Reputation: 3168
I need to create a new dataframe from rows from dataframe1, such that the value of dataframe1$column is a value found in dataframe2$colum
the dataframes are:
y <- "name,number,lunch
joe,2,peaches
steve,5,hotdog
jon,7,clamroll
nick,11,sloppyJoe"
x <- "number,office
1,1b
2,1a
3,2s
4,4d
5,f4
6,f4
7,h3
8,g3
9,j7
10,d3
11,jk"
df1 <- read.csv(textConnection(df1), header=TRUE, sep=",", stringsAsFactors=FALSE)
df2 <- read.csv(textConnection(df2), header=TRUE, sep=",", stringsAsFactors=FALSE)
I have tried:
df3 <- df1[which(df1$number == df2$number), ]
to no avail. How do I properly do this in R? I could write a perl script, but I have about 100 of these sets and don't want to create more temp files.
Upvotes: 1
Views: 12217
Reputation: 69201
Joris' answer is spot on. The merge()
command can also be useful for this type of stuff. If you are familiar with SQL joins, you can draw parallels between most of the options in merge()

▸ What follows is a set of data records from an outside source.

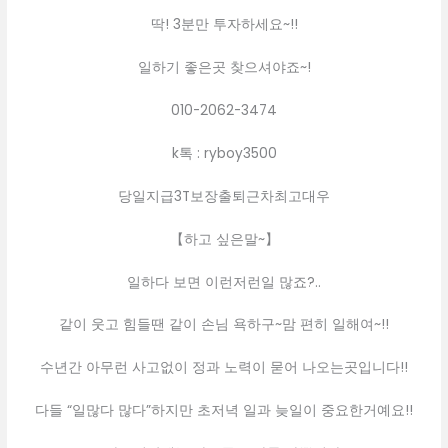
딱! 3분만 투자하세요~!!
일하기 좋은곳 찾으셔야죠~!
010-2062-3474
k톡 : ryboy3500
당일지급3T보장출퇴근차최고대우
【하고 싶은말~】
일하다 보면 이런저런일 많죠?..
같이 웃고 힘들땐 같이 손님 욕하구~맘 편히 일해여~!!
수년간 아무런 사고없이 정과 노력이 묻어 나오는곳입니다!!
다들 “일많다 많다”하지만 초저녁 일과 늦일이 중요한거예요!!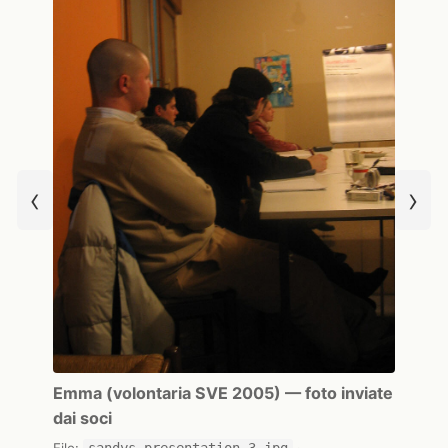
‹
›
Emma (volontaria SVE 2005) — foto inviate
dai soci
File:
sandys-presentation-3.jpg
·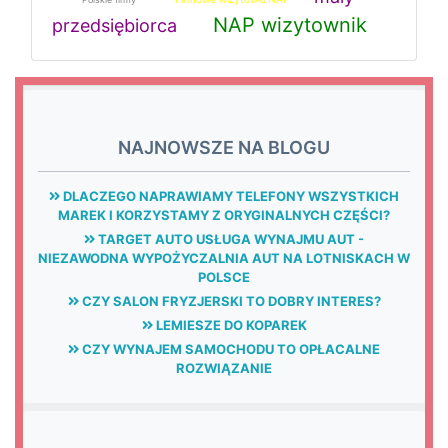
NAP wizytownik
przedsiębiorca
NAJNOWSZE NA BLOGU
DLACZEGO NAPRAWIAMY TELEFONY WSZYSTKICH
MAREK I KORZYSTAMY Z ORYGINALNYCH CZĘŚCI?
TARGET AUTO USŁUGA WYNAJMU AUT -
NIEZAWODNA WYPOŻYCZALNIA AUT NA LOTNISKACH W
POLSCE
CZY SALON FRYZJERSKI TO DOBRY INTERES?
LEMIESZE DO KOPAREK
CZY WYNAJEM SAMOCHODU TO OPŁACALNE
ROZWIĄZANIE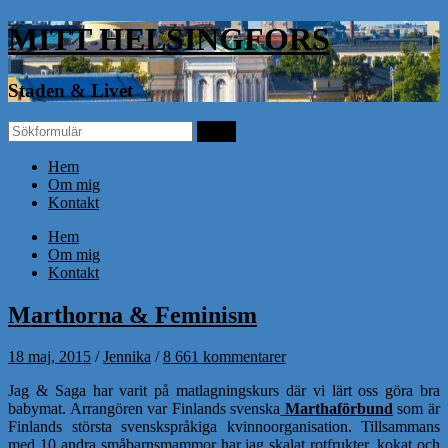
MITT HELSINGFORS
Staden & Livet
Hem
Om mig
Kontakt
Hem
Om mig
Kontakt
Marthorna & Feminism
18 maj, 2015
/
Jennika
/
8 661 kommentarer
Jag & Saga har varit på matlagningskurs där vi lärt oss göra bra
babymat. Arrangören var Finlands svenska
Marthaförbund
som är
Finlands största svenskspråkiga kvinnoorganisation. Tillsammans
med 10 andra småbarnsmammor har jag skalat rotfrukter, kokat och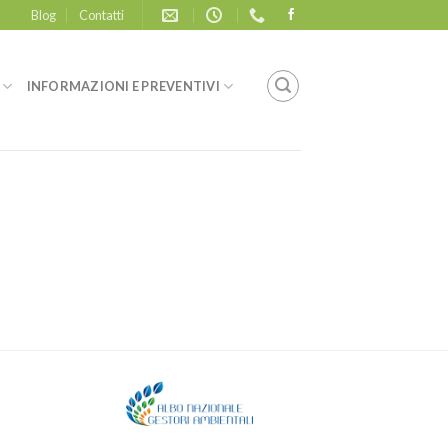
Blog
Contatti
INFORMAZIONI E PREVENTIVI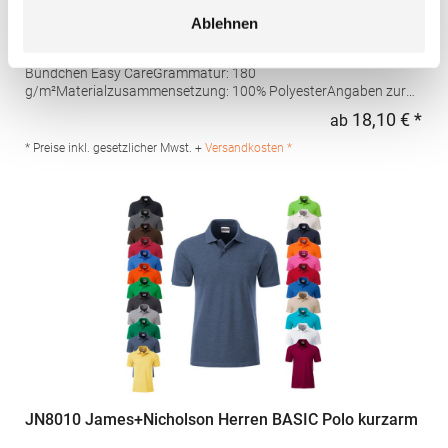
feuchtigkeitsregulierendes Poloshirt
Ablehnen
Set-In-Ärmel Seitenschlitze Coolplus®-Polyester für optimalen
Schweißtransport Mikro-Piqué Flachstrick-Kragen und -
Bündchen Easy CareGrammatur: 180
g/m²Materialzusammensetzung: 100% PolyesterAngaben zur
Produktsicherheit: Herst.-Nr.: H475Hersteller: Henbury BV
18,10 € *
ab
Regu
Kingsfordweg 151 1043GR Amsterdam Niederlande E-Mail:
marketing@henbury.com
* Preise inkl. gesetzlicher Mwst. +
Versandkosten *
JN8010 James+Nicholson Herren BASIC Polo kurzarm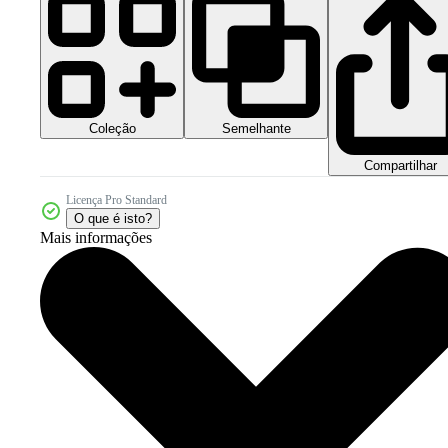
Coleção
Semelhante
Compartilhar
Licença Pro Standard
O que é isto?
Mais informações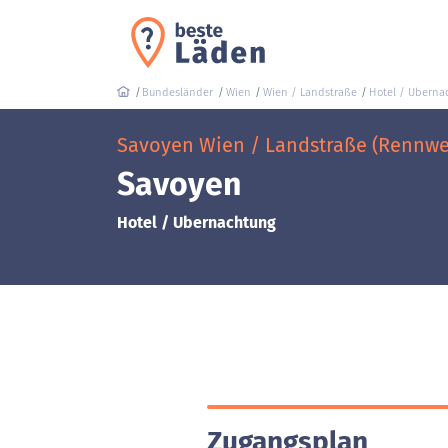
Bundesländer
Wien
Wien / Landstraße
Hotel / Uberna
Savoyen Wien / Landstraße (Rennweg
Savoyen
Hotel / Ubernachtung
Zugangsplan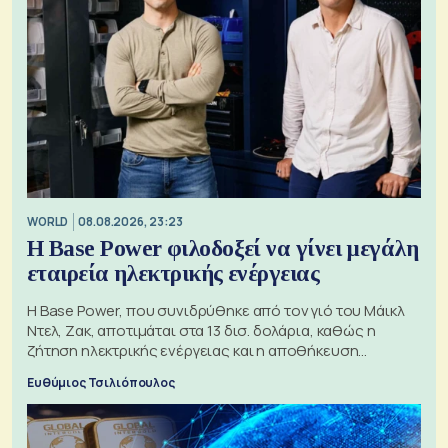
WORLD
08.08.2026, 23:23
Η Base Power φιλοδοξεί να γίνει μεγάλη
εταιρεία ηλεκτρικής ενέργειας
Η Base Power, που συνιδρύθηκε από τον γιό του Μάικλ
Ντελ, Ζακ, αποτιμάται στα 13 δισ. δολάρια, καθώς η
ζήτηση ηλεκτρικής ενέργειας και η αποθήκευση
μπαταριών αυξάνονται
Ευθύμιος Τσιλιόπουλος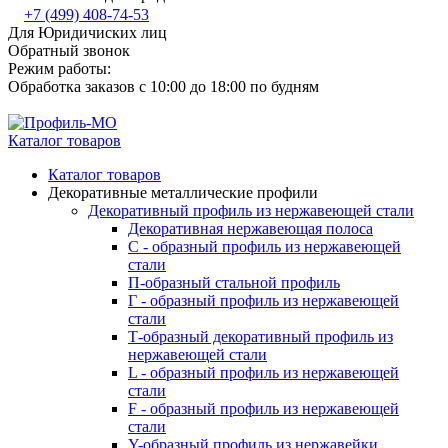
+7 (499) 408-74-53
Для Юридичиских лиц
Обратный звонок
Режим работы:
Обработка заказов с 10:00 до 18:00 по будням
Каталог товаров
Каталог товаров
Декоративные металлические профили
Декоративный профиль из нержавеющей стали
Декоративная нержавеющая полоса
С - образный профиль из нержавеющей
стали
П-образный стальной профиль
Г - образный профиль из нержавеющей
стали
Т-образный декоративный профиль из
нержавеющей стали
L - образный профиль из нержавеющей
стали
F - образный профиль из нержавеющей
стали
Y-образный профиль из нержавейки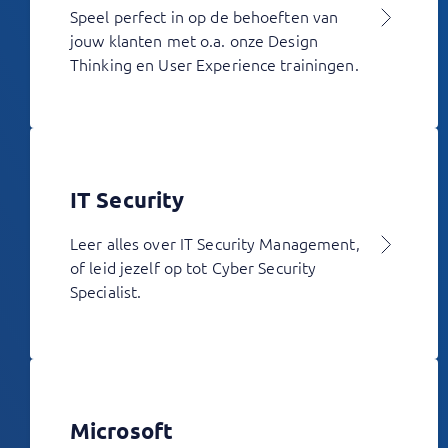
Speel perfect in op de behoeften van
jouw klanten met o.a. onze Design
Thinking en User Experience trainingen.
IT Security
Leer alles over IT Security Management,
of leid jezelf op tot Cyber Security
Specialist.
Microsoft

and the different join operations.
#Inner join
> merge(df1,df2)
number office name lunch
1 2 1a joe peaches
2 5 f4 steve hotdog
3 7 h3 jon clamroll
4 11 jk nick sloppyJoe
#Right join:
> merge(df1,df2, all.x = TRUE)
number office name lunch
1 1 1b <NA> <NA>
2 2 1a joe peaches
3 3 2s <NA> <NA>
4 4 4d <NA> <NA>
5 5 f4 steve hotdog
6 6 f4 <NA> <NA>
7 7 h3 jon clamroll
8 8 g3 <NA> <NA>
9 9 j7 <NA> <NA>
10 10 d3 <NA> <NA>
11 11 jk nick sloppyJoe
Upvotes: 1
Reputation: 108543
again, the %in%
trick :
> df1[df1$number %in% df2$number,]
number office
2 2 1a
5 5 f4
7 7 h3
11 11 jk
For what it's worth, you can easily just do a merge if you want to combine them. In this case I'd say that's the cleanest solution : gives you every office of the occuring employees, and matches them :
> merge(df1,df2)
number office name lunch
1 2 1a joe peaches
2 5 f4 steve hotdog
3 7 h3 jon clamroll
4 11 jk nick sloppyJoe
Check the help files of merge for more options, you can do a whole lot with it.
Upvotes: 5